Experimenting with one or two swaps keeps the base familiar while offering new flavors.
Common questions
Q: How long does it take to make this egg salad?
A: Active time is about 15 minutes. Including chilling and cooling the eggs, plan for 30–40 minutes.
Q: Can I replace mayonnaise with Greek yogurt?
A: Yes — use full-fat Greek yogurt or a mix half mayo/half yogurt to maintain creaminess. Yogurt adds tang and reduces calories.
Q: Is it safe to eat egg salad the next day?
A: Yes, if stored properly in the refrigerator in an airtight container and eaten within 3–4 days.

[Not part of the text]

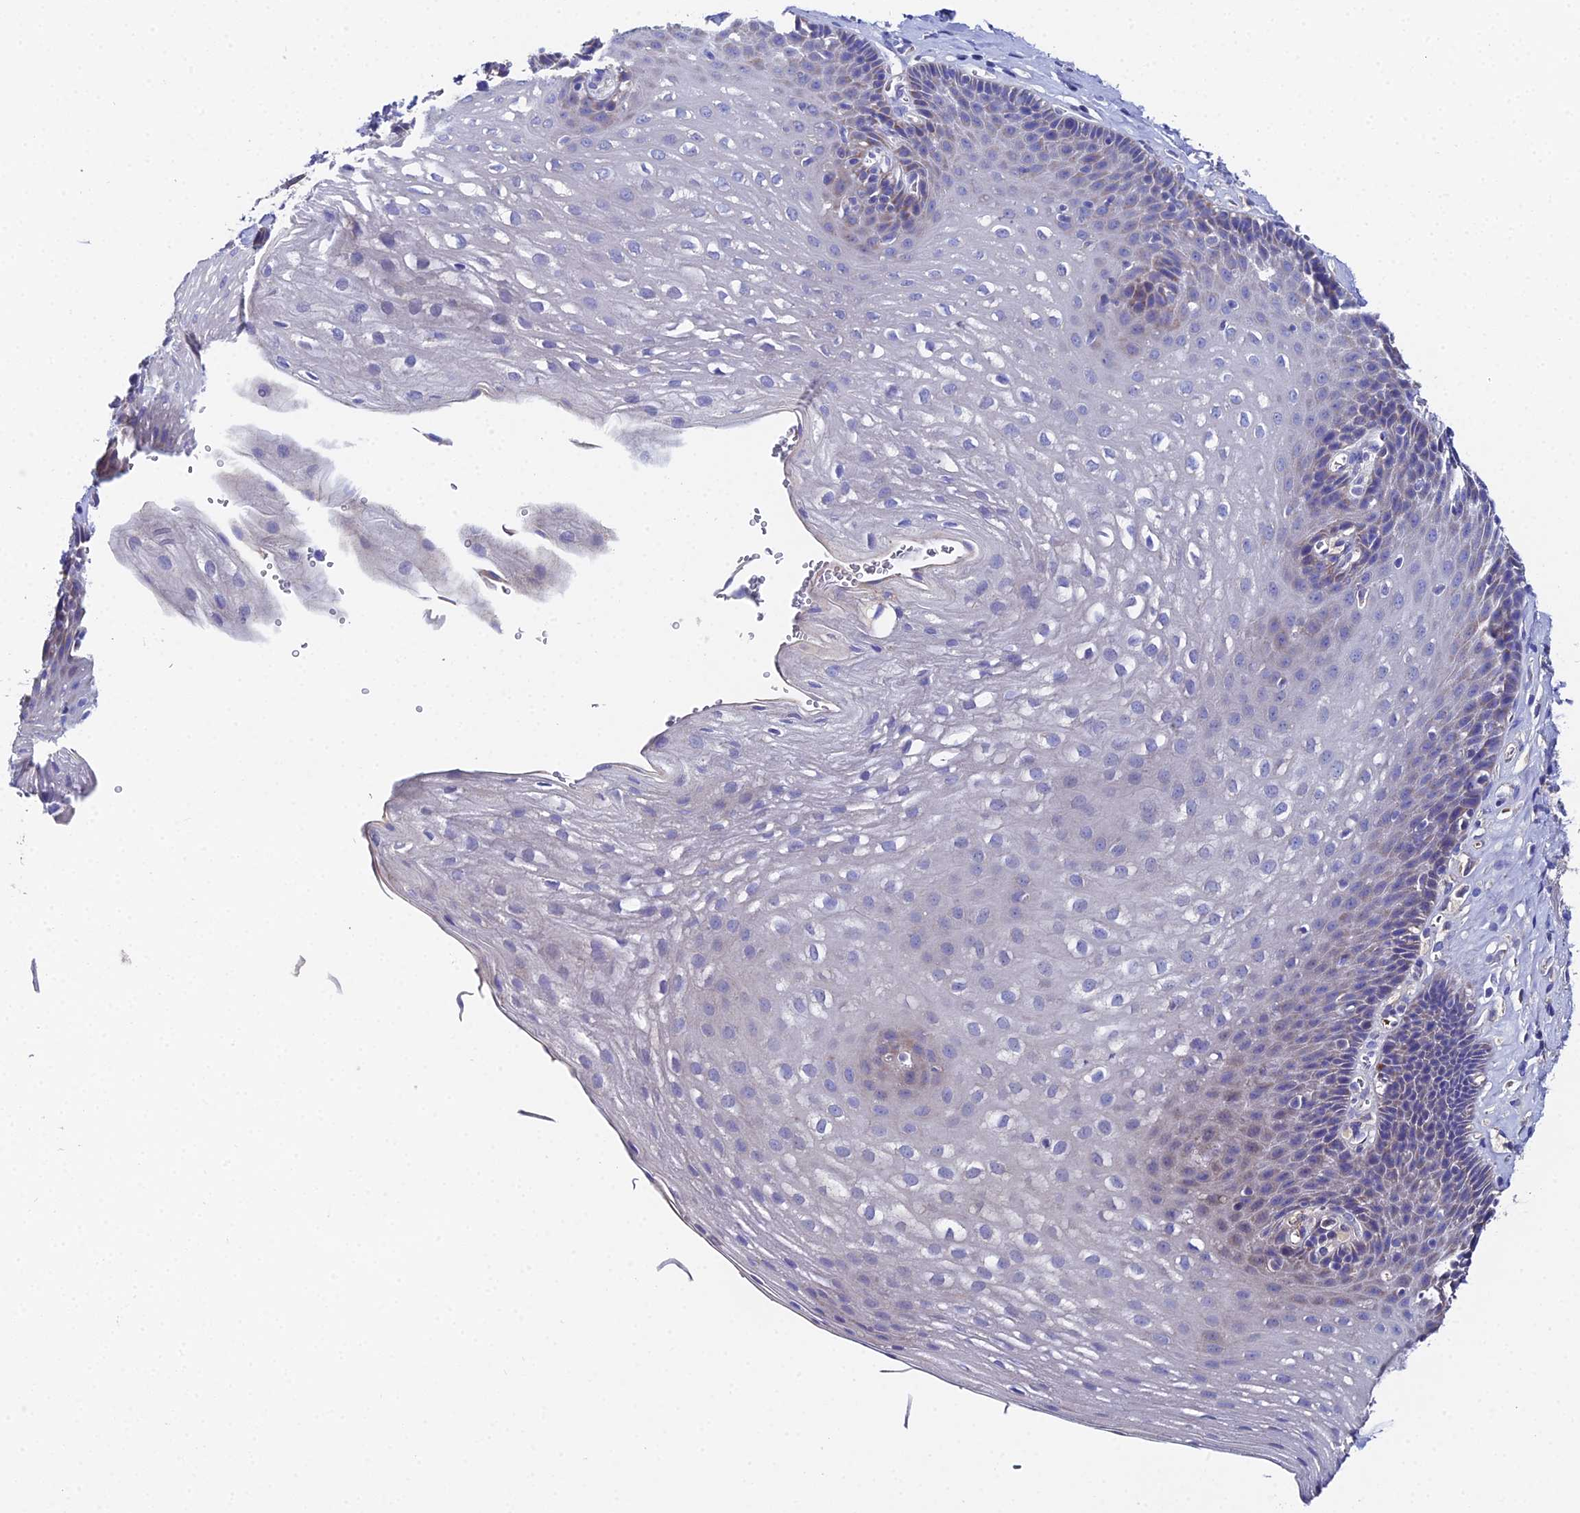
{"staining": {"intensity": "weak", "quantity": "25%-75%", "location": "cytoplasmic/membranous"}, "tissue": "esophagus", "cell_type": "Squamous epithelial cells", "image_type": "normal", "snomed": [{"axis": "morphology", "description": "Normal tissue, NOS"}, {"axis": "topography", "description": "Esophagus"}], "caption": "An immunohistochemistry micrograph of benign tissue is shown. Protein staining in brown highlights weak cytoplasmic/membranous positivity in esophagus within squamous epithelial cells.", "gene": "UBE2L3", "patient": {"sex": "female", "age": 66}}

Q: Can I make this ahead for a party?
A: You can prepare the eggs and dressing ahead, but combine with celery and green onion shortly before serving to keep them crisp.
Q: What to do if egg salad is too dry?
A: Fold in a teaspoon or two of mayonnaise or a splash of milk/yogurt until it reaches your desired creaminess.
Conclusion
If you want to compare techniques or try other well-loved takes before settling on your favorite, these two guides are excellent references: Delicious Egg Salad Recipe and The Best Egg Salad Recipe – Spend With Pennies. They offer helpful variations and additional tips that complement this simple, reliable home recipe.
Classic Egg Salad

Ingredients
Main Ingredients
- 6 large eggs Ensure they are fresh for the best flavor. Note: slightly older eggs peel easier.

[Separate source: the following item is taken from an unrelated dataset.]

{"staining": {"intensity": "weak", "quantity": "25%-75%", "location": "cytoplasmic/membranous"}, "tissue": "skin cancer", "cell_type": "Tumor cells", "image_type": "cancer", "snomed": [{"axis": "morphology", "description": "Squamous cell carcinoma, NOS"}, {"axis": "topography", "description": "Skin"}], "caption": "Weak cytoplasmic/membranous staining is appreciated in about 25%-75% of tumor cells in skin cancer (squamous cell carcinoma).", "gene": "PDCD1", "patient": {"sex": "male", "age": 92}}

- 1/4 cup mayonnaise Use your favorite brand.
- 1 teaspoon Dijon mustard Adds a nice tang.
- 1 teaspoon apple cider vinegar Can replace with lemon juice if desired.
- 1/4 teaspoon garlic powder Add more to taste if you like.
- to taste salt and pepper Season to your preference.
- to taste chopped green onions For added flavor and crunch.
- to taste dill Fresh or dried.
- to taste celery, diced Diced for a crunchy texture.
Instructions
Cooking
- Place eggs in a single layer in a saucepan and cover with cold water by about an inch. Bring to a gentle boil, then cover, remove from heat, and let sit for 10–12 minutes for fully set yolks.
- Transfer eggs to an ice bath for 5 minutes to stop cooking and make peeling easier. Tap, roll, and peel under running water.
Preparation
- Roughly chop (or mash if you prefer creamier texture) the whites and yolks to your liking.
Mixing
- In a bowl, whisk together mayonnaise, Dijon, apple cider vinegar, garlic powder, salt, and pepper. Taste and adjust.
- Fold the chopped eggs, diced celery, green onions, and dill into the dressing until evenly coated.
- Refrigerate for 10–20 minutes if time allows to meld flavors. Serve chilled or at cool-room temperature.